FRAGMENTO DEL DOCUMENTO:
Y, sin embargo, creo que nadie esta perdido, que cada verso de cada poeta persistirá eternamente.
Ese río de la vida, al que Hygeia le dio la espalda, en el que nos hemos sumergido, por nacer, nos llevará a la vida más propia. Esa es mi confianza, nunca mi paz, al menos hasta ahora.
La realidad no local que revela la m. cuántica, la extraordinaria belleza de un universo que no es infinito pero que lo parece, la belleza de una flor o de un gorrión o del mar, también de las ecuaciones de Maxwell, de la identidad de Euler, la armonía de las relaciones alométricas… tanto y tanto sugiere que la nostalgia real no es del pasado aunque así la sintamos, sino del futuro eterno, gran contradicción y locura, de esa casa a la que todavía no llegamos, pero que espero que nos espere.
La bondad de tantos, que, a pesar de ser “pequeña”,callada, puede dar vida a otros, exige que el sentido mismo exista.

INFORMACIÓN REGISTRADA:
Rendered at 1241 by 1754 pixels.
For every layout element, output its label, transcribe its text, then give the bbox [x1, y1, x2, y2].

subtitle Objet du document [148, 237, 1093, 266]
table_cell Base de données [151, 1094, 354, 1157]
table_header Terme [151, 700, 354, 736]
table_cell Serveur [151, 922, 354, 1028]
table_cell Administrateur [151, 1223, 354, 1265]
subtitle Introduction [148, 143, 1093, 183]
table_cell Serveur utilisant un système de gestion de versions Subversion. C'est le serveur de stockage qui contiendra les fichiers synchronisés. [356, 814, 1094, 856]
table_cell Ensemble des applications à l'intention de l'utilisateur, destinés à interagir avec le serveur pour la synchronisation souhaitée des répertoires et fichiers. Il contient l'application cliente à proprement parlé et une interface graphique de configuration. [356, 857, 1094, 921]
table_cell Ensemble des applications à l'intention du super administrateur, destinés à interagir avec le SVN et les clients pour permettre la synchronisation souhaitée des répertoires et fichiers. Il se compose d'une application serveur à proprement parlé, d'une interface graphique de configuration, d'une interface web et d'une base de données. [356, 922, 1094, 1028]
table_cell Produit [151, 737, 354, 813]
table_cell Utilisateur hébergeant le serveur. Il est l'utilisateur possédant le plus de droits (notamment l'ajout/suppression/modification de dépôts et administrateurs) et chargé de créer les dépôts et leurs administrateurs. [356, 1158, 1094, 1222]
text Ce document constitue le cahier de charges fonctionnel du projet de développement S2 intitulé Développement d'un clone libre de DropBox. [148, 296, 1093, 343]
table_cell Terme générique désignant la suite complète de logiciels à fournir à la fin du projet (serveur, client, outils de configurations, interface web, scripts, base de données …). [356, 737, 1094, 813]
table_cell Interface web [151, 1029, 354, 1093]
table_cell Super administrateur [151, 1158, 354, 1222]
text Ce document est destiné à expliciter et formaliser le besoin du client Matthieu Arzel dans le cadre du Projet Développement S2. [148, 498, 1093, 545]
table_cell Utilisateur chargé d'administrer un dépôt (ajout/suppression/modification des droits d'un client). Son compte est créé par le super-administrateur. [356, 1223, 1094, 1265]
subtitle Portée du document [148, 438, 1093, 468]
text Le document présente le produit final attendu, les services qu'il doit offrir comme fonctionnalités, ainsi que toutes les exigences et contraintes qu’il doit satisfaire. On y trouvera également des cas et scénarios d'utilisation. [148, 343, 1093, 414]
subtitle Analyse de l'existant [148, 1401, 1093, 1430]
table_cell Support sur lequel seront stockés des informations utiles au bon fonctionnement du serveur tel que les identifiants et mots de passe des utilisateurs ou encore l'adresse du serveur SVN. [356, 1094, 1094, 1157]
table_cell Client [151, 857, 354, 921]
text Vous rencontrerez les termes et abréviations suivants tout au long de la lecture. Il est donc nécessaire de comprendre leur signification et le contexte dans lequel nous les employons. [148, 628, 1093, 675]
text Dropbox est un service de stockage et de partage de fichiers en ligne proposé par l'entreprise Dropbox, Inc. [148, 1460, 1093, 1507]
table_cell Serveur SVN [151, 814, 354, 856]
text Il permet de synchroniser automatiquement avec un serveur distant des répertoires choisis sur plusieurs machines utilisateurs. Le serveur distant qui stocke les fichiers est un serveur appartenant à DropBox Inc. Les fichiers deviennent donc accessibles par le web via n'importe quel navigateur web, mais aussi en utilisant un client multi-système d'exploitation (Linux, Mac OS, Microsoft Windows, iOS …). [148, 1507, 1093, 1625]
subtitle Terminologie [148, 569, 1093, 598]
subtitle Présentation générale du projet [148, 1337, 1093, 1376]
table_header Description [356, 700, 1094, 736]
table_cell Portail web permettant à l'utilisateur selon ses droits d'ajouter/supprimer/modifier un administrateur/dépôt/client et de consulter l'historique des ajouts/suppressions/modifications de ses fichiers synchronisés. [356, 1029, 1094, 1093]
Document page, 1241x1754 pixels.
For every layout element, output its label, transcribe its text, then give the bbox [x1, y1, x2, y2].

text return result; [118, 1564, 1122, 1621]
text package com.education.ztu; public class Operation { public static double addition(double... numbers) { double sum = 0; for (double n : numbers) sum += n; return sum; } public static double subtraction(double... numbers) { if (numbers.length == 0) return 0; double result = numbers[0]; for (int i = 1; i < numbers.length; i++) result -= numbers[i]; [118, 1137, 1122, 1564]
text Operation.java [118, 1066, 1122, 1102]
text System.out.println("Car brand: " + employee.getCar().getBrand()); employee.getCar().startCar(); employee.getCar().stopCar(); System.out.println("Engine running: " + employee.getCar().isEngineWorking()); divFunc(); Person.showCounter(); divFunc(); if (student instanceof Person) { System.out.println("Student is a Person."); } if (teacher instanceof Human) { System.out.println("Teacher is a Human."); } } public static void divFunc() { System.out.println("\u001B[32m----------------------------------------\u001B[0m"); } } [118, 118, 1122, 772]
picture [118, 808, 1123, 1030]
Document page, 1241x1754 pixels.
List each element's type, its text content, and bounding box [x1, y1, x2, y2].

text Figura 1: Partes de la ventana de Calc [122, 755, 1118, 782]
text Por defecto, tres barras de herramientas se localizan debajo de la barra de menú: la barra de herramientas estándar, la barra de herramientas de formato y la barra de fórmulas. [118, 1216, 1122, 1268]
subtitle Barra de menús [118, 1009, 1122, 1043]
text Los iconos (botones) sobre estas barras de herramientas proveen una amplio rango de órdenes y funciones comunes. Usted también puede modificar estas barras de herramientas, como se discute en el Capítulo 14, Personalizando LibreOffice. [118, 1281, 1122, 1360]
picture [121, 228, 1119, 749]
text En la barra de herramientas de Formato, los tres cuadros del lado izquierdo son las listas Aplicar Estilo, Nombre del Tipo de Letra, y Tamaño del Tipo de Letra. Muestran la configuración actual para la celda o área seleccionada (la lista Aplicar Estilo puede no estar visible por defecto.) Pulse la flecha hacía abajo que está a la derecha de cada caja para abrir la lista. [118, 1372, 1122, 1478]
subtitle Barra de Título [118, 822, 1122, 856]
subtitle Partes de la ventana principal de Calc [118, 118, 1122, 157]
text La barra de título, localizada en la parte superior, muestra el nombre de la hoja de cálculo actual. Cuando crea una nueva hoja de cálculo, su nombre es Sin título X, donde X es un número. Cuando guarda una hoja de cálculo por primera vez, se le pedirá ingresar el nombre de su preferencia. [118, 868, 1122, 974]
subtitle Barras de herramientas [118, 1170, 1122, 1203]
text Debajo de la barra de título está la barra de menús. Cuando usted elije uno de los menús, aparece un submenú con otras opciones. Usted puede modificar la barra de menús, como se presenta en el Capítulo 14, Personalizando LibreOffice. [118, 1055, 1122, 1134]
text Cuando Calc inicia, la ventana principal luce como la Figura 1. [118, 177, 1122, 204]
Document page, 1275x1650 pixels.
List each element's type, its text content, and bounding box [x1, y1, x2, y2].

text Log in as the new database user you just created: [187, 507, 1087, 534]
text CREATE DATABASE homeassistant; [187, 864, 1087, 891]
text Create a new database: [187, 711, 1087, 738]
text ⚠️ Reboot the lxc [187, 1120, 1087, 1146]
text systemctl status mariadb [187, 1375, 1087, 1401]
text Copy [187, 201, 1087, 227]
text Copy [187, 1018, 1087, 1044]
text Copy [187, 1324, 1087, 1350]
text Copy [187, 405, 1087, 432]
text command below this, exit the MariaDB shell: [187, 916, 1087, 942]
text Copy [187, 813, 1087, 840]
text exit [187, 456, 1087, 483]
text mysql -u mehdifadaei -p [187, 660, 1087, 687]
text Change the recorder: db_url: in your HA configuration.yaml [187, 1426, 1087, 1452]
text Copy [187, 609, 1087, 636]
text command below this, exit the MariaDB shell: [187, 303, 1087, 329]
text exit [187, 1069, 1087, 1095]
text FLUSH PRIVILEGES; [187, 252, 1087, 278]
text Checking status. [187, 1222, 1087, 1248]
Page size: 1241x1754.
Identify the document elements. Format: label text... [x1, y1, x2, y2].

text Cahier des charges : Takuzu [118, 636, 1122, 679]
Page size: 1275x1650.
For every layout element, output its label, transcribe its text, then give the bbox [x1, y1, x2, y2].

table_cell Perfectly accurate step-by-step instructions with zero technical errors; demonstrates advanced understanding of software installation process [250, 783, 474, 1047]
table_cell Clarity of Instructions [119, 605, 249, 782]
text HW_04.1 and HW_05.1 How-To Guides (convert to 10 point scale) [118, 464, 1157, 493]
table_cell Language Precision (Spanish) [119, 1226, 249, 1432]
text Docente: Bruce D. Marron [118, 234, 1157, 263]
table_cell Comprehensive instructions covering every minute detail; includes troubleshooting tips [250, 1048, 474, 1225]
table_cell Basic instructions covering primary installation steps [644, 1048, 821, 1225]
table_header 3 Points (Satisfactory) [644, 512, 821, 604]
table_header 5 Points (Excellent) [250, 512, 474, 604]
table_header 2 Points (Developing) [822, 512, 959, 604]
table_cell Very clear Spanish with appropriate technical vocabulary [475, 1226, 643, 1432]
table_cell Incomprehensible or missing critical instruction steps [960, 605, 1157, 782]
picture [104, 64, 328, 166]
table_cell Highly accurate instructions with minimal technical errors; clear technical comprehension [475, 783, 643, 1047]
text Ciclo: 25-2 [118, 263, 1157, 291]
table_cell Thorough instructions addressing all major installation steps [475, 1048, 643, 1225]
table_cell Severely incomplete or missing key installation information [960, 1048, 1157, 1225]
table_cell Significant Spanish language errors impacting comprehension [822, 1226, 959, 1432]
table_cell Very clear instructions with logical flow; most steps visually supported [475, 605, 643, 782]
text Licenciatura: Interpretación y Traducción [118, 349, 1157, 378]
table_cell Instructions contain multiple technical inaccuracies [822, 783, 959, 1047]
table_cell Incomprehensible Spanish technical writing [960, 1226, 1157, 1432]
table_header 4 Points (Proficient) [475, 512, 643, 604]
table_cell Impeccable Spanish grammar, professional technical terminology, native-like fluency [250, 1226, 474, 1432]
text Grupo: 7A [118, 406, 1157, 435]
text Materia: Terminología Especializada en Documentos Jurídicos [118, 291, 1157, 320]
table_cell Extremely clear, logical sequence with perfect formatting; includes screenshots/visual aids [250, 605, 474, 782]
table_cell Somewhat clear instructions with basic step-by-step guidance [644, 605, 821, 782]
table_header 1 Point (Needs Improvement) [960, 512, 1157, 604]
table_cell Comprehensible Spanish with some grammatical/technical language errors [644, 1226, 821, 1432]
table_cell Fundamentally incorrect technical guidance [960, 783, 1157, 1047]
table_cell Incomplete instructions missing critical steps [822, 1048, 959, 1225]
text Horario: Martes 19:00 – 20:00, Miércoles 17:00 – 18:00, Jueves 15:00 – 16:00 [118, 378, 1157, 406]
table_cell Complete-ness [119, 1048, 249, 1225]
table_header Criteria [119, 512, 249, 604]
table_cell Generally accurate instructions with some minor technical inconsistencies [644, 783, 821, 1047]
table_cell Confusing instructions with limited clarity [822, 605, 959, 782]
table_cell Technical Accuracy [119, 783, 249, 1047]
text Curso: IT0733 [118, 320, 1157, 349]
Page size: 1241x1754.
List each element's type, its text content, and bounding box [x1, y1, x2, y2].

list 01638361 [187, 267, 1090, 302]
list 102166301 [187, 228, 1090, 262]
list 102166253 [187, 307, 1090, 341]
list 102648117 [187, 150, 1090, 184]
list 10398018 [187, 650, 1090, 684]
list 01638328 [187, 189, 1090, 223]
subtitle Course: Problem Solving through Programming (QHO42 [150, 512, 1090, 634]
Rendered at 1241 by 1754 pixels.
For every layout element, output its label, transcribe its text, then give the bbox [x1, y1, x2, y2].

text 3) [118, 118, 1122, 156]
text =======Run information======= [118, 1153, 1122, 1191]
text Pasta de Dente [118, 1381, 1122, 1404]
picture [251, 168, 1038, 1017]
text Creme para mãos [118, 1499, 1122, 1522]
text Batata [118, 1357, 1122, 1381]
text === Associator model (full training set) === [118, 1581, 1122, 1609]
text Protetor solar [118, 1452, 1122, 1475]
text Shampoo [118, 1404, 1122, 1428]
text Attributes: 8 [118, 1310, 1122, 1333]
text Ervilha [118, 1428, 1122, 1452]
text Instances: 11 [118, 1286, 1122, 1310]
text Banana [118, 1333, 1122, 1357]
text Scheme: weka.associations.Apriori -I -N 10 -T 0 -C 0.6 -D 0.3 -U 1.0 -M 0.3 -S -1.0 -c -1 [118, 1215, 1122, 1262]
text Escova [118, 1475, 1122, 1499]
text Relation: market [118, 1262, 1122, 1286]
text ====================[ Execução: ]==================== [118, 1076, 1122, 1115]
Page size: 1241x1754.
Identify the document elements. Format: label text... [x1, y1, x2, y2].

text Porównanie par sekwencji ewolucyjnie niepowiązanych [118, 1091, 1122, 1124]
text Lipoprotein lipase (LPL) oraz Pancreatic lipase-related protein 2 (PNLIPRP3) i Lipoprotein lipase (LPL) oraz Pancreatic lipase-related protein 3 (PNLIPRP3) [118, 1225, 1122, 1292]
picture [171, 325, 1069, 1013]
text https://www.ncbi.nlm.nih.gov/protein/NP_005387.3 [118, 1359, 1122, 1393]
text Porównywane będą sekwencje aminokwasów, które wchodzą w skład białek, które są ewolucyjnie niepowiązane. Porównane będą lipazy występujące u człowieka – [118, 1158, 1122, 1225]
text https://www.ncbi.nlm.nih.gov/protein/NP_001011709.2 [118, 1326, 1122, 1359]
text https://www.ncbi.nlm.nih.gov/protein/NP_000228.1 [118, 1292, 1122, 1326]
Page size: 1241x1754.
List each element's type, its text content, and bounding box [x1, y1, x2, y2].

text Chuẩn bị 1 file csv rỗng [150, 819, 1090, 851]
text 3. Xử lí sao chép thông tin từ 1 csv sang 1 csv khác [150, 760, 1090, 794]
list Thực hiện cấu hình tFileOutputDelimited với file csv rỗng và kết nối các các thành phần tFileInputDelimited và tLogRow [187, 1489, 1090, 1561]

PROBLEMA A RESOLVER: Sustituye "gorrión" por "jilguero" al reproducir el fragmento desde las palabras que contienen "La realidad no" y hasta después de "sentido mismo exista.". Las filas no hacen falta para resolver nada.

RESULTADO DEL EJERCICIO:
La realidad no local que revela la m. cuántica, la extraordinaria belleza de un universo que no es infinito pero que lo parece, la belleza de una flor o de un jilguero o del mar, también de las ecuaciones de Maxwell, de la identidad de Euler, la armonía de las relaciones alométricas… tanto y tanto sugiere que la nostalgia real no es del pasado aunque así la sintamos, sino del futuro eterno, gran contradicción y locura, de esa casa a la que todavía no llegamos, pero que espero que nos espere.
La bondad de tantos, que, a pesar de ser “pequeña”,callada, puede dar vida a otros, exige que el sentido mismo exista.